# What chemical to use



## R Ball (Feb 26, 2013)

I have a new field planted with orchard grass and alfalfa. It has dock and other weeds through 
Out it. What can I use if anything since I really don't want to kill the alfalfa.


----------



## endrow (Dec 15, 2011)

If the alfalfa has at least its 3rd trifoliate we would use butyrac 200 (24db} You should be able to download a product label to see if it will work for you


----------



## R Ball (Feb 26, 2013)

Good deal, thanks


----------



## dirtball08 (Jun 26, 2011)

endrow said:


> If the alfalfa has at least its 3rd trifoliate we would use butyrac 200 (24db} You should be able to download a product label to see if it will work for you


What do you do with your alfalfa after it's baled? Feed your own herd,or sell it? The reason I ask is because I just read an article saying that it's illegal to feed the alfalfa to livestock after it's been sprayed with butyrac 200. Is this true or b.s. We don't have butyrac 200 in Alberta, so don't much about it.


----------



## endrow (Dec 15, 2011)

dirtball08 said:


> What do you do with your alfalfa after it's baled? Feed your own herd,or sell it? The reason I ask is because I just read an article saying that it's illegal to feed the alfalfa to livestock after it's been sprayed with butyrac 200. Is this true or b.s. We don't have butyrac 200 in Alberta, so don't much about it.

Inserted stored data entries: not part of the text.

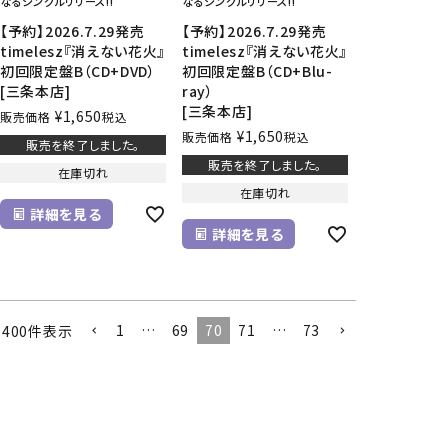
なるシングルリリース!!
なるシングルリリース!!
【予約】2026.7.29発売
【予約】2026.7.29発売
timelesz『消えない花火』
timelesz『消えない花火』
初回限定盤B（CD+DVD）
初回限定盤B（CD+Blu-
[三条本店]
ray）
[三条本店]
¥
1,650
販売価格
税込
¥
1,650
販売価格
税込
販売を終了しました。
販売を終了しました。
在庫切れ
在庫切れ
詳細を見る
詳細を見る
1
…
69
70
71
…
73
1400
件表示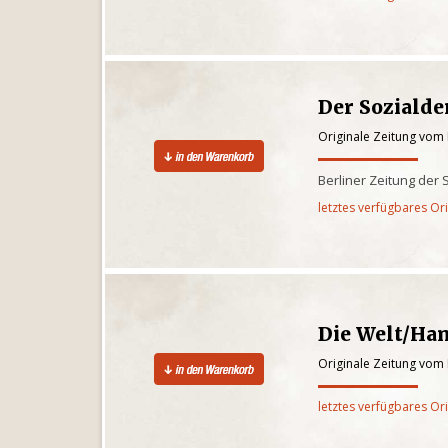
Der Soziald
Originale Zeitung vom
Berliner Zeitung der
letztes verfügbares Or
Die Welt/Ha
Originale Zeitung vom
letztes verfügbares Or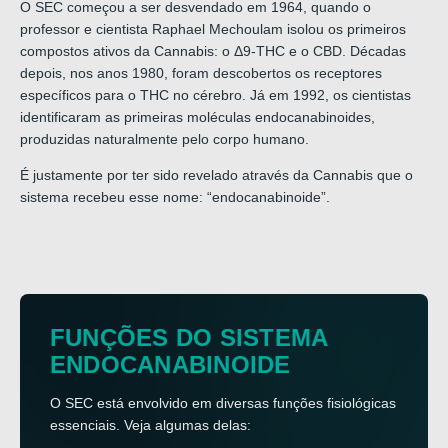
O SEC começou a ser desvendado em 1964, quando o
professor e cientista Raphael Mechoulam isolou os primeiros
compostos ativos da Cannabis: o Δ9-THC e o CBD. Décadas
depois, nos anos 1980, foram descobertos os receptores
específicos para o THC no cérebro. Já em 1992, os cientistas
identificaram as primeiras moléculas endocanabinoides,
produzidas naturalmente pelo corpo humano.
É justamente por ter sido revelado através da Cannabis que o
sistema recebeu esse nome: “endocanabinoide”.
FUNÇÕES DO SISTEMA
ENDOCANABINOIDE
O SEC está envolvido em diversas funções fisiológicas
essenciais.
Veja algumas delas: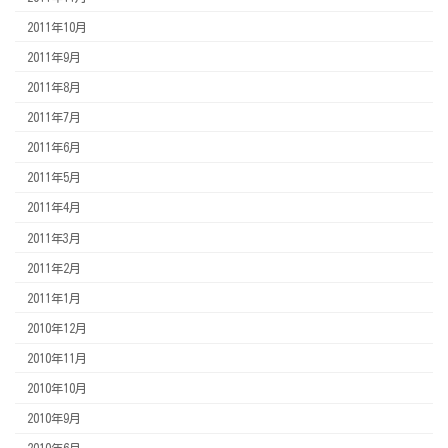
2011年10月
2011年9月
2011年8月
2011年7月
2011年6月
2011年5月
2011年4月
2011年3月
2011年2月
2011年1月
2010年12月
2010年11月
2010年10月
2010年9月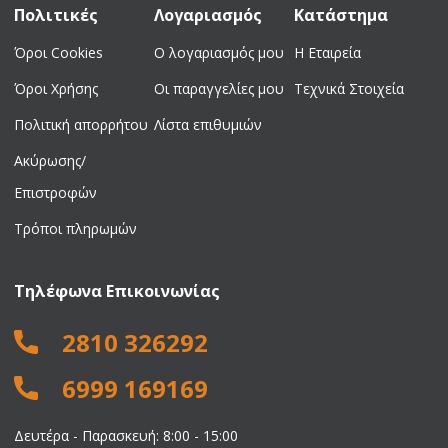
Πολιτικές
Λογαριασμός
Κατάστημα
Όροι Cookies
Ο λογαριασμός μου
Η Εταιρεία
Όροι Χρήσης
Οι παραγγελίες μου
Τεχνικά Στοιχεία
Πολιτική απορρήτου
Λίστα επιθυμιών
Ακύρωσης/
Επιστροφών
Τρόποι πληρωμών
Τηλέφωνα Επικοινωνίας
2810 326292
6999 169169
Δευτέρα - Παρασκευή: 8:00 - 15:00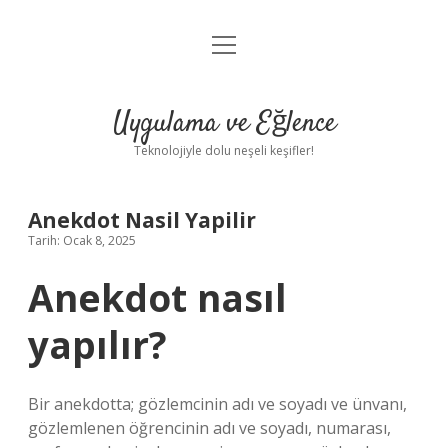
menüyü
Anasayfa
aç
Gizlilik Politikası
Uygulama ve Eğlence
Yasal Uyarı
Teknolojiyle dolu neşeli keşifler!
Hakkımızda
Anekdot Nasil Yapilir
Tarih: Ocak 8, 2025
Anekdot nasıl
yapılır?
Bir anekdotta; gözlemcinin adı ve soyadı ve ünvanı,
gözlemlenen öğrencinin adı ve soyadı, numarası,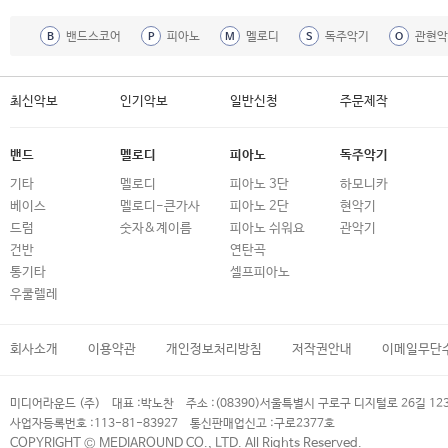
밴드스코어
피아노
멜로디
독주악기
관현악
B
P
M
S
O
최신악보
인기악보
일반신청
주문제작
밴드
멜로디
피아노
독주악기
기타
멜로디
피아노 3단
하모니카
베이스
멜로디-큰가사
피아노 2단
현악기
드럼
숫자&계이름
피아노 쉬워요
관악기
건반
연탄곡
통기타
셀프피아노
우쿨렐레
회사소개
이용약관
개인정보처리방침
저작권안내
이메일무단
미디어라운드 (주)
대표 :
박노찬
주소 :
(08390)서울특별시 구로구 디지털로 26길 12
사업자등록번호 :
113-81-83927
통신판매업신고 :
구로2377호
COPYRIGHT © MEDIAROUND CO., LTD. All Rights Reserved.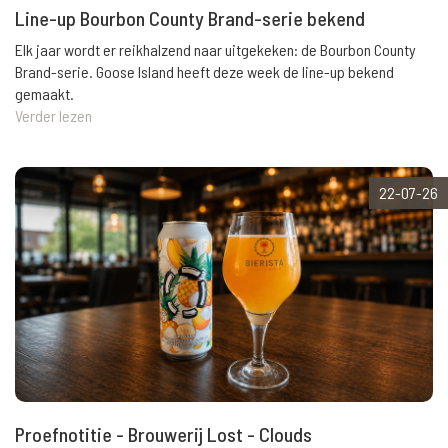
Line-up Bourbon County Brand-serie bekend
Elk jaar wordt er reikhalzend naar uitgekeken: de Bourbon County
Brand-serie. Goose Island heeft deze week de line-up bekend
gemaakt.
Verder lezen
22-07-26
Proefnotitie - Brouwerij Lost - Clouds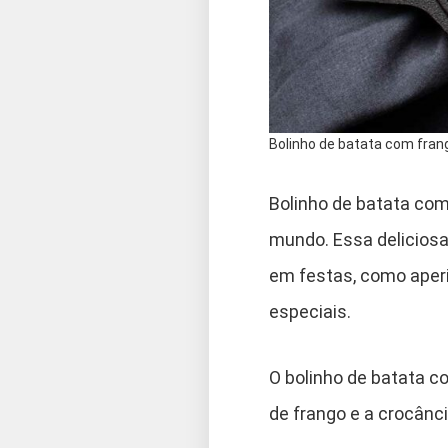
Bolinho de batata com fran
Bolinho de batata com
mundo. Essa deliciosa
em festas, como ape
especiais.
O bolinho de batata c
de frango e a crocânc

In our area I haven't heard that?? Butyrac has a clear label for the hay crops. 30 days spray to cut on established hay AND 60 days spray to cut on new seedlings .


----------



## mlappin (Jun 25, 2009)

Another option is to watch it close then mow before any of your weeds start to goto seed. I've never had to spray a hay field for weeds, new or not. Another option would be to figure the weeds are going to take off and vastly outgrow the alfalfa, get a weed wiper instead of broadcast spraying.


----------



## endrow (Dec 15, 2011)

I would spray ASAP I have found young seedlings will not take the competition From these weeds


----------



## endrow (Dec 15, 2011)

What we have done if it is a big infestation of weeds spray it with full rate of PURSUIT you will save the field you might lose the orchard grass.. PURSUIT is very week on O/G,,, Sow some more O/G in late summer .. start best ... When those grasses The alfalfa will grow like mad after you spray PURSUIT . YoU want O/G now but if you do nothing you might get nothing ,, READ THE LABEL to see if this might help you


----------